Mr. Cristopher, the leader of a construction professional association, attracted fierce criticism for publicly demanding talks with the government about regularizing undocumented workers, “with access to social security and other protections of formal employment,” he says.
“People accuse me of being ‘pro-Haitian,’” he says. His phone “exploded with angry messages” after he voiced his position on a news program earlier this year.
“Being ‘pro-Haitian’ is a term for being unpatriotic, a betrayal of the homeland,” says Dominican human rights activist Elena Lorac, who believes more businesses should follow Mr. Cristopher’s example.
“Migration control is framed as protecting sovereignty,” she says, an approach that dates back to the Dominican Republic’s declaration of independence from Haiti in 1844.
Ever since, authorities have emphasized racial, cultural, and linguistic differences between Dominicans and Haitians, she says. “The government has spread this language [of betrayal] so widely that Haitians now live in fear of being reported by neighbors, fellow churchgoers, even teachers.”
Breaking down barriers
Still, where Dominicans and Haitians work side by side, sympathy and solidarity build ties.
Early every morning, before raids begin, Tomás Peña, who supervises a medium-sized construction company in Santo Domingo, picks up his Haitian colleagues in a van with tinted windows.
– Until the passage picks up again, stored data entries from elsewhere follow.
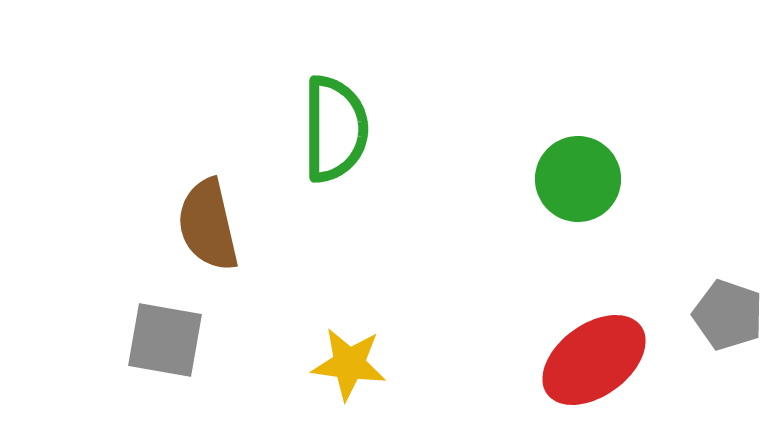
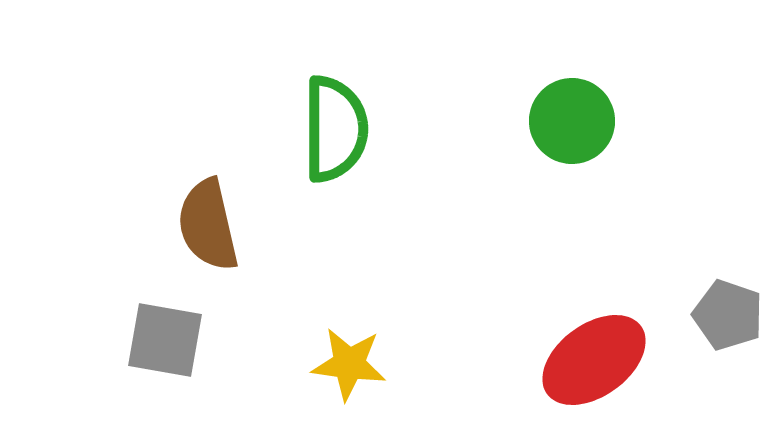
green circle: moved 6 px left, 58 px up
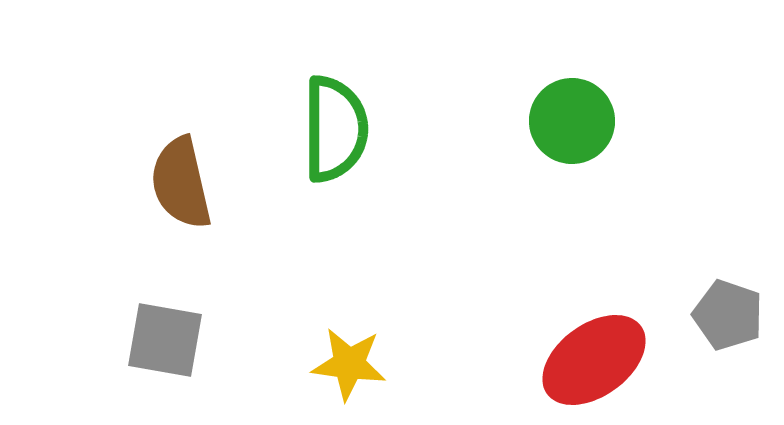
brown semicircle: moved 27 px left, 42 px up
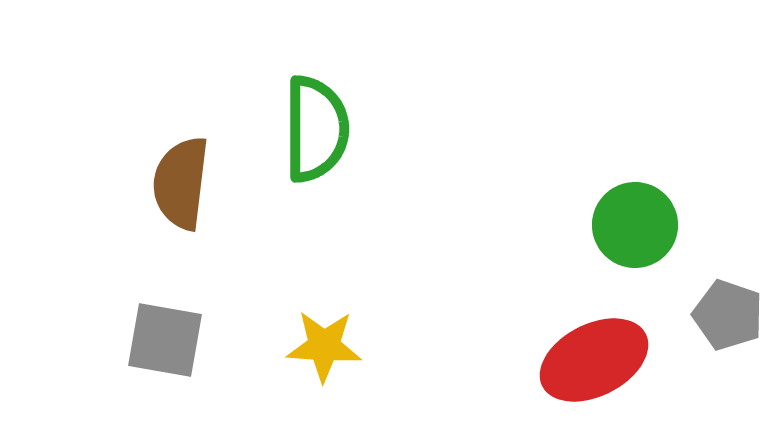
green circle: moved 63 px right, 104 px down
green semicircle: moved 19 px left
brown semicircle: rotated 20 degrees clockwise
red ellipse: rotated 9 degrees clockwise
yellow star: moved 25 px left, 18 px up; rotated 4 degrees counterclockwise
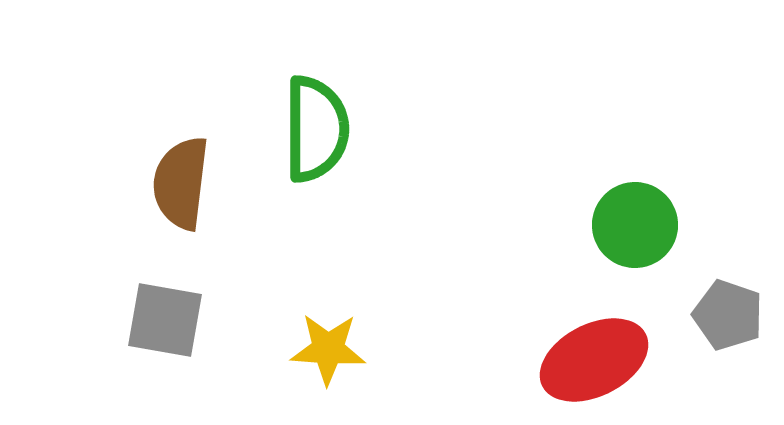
gray square: moved 20 px up
yellow star: moved 4 px right, 3 px down
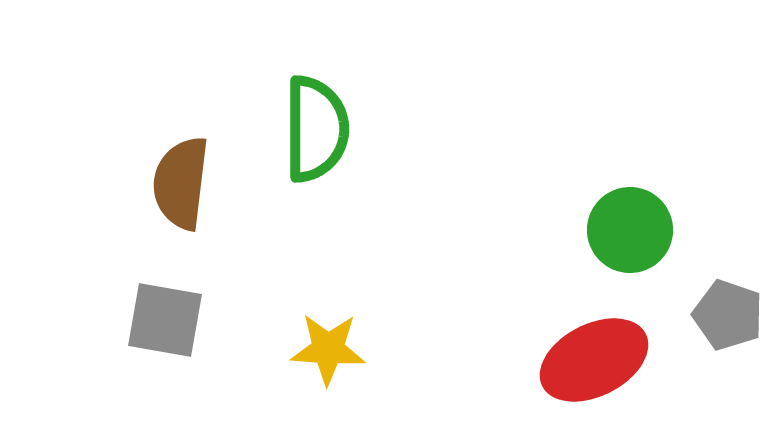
green circle: moved 5 px left, 5 px down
He tries to make sure work assignments aren’t in busy, public areas.
“The only hours of the day I feel safe are when I’m working,” says one worker, a former engineering student from Haiti, who asks not to be named for his security.
He first arrived in Santo Domingo five years ago with a dream of finishing his studies. Gangs had stormed and shuttered his university in Port-au-Prince. But, unable to obtain a visa here, he was deported – several times.
When he finally made it back to Santo Domingo last December, Mr. Peña offered him a job.
For Mr. Peña, it’s about more than protecting good employees – it’s about being a good friend. Many Dominican employers have limited contact with their Haitian workers, he says, often because they’re on different ends of the labor spectrum.
“But my co-worker here for instance,” he says of the young engineer, “we work side by side. We talk every day,” which has shifted his perspective.
Mr. Peña laughs, embarrassed, recalling how he once repeated the same “bad things about Haiti and Haitians as everyone else. All I knew was what I saw on the news: poverty, crime, problems.”
Now he dreams of visiting Haiti one day.
As fear and distrust tighten their grip on the Haitian diaspora, Mr. Peña’s friendship has served as a reminder to some of his co-workers that there are Dominicans standing by them.
Sometimes, the young engineer from Haiti says, his uncertainty about when he might be detained becomes so overwhelming that he contemplates returning to Haiti on his own. In those moments, Mr. Peña reassures him.
“Stay with us,” Mr. Peña tells him. “We want you here.”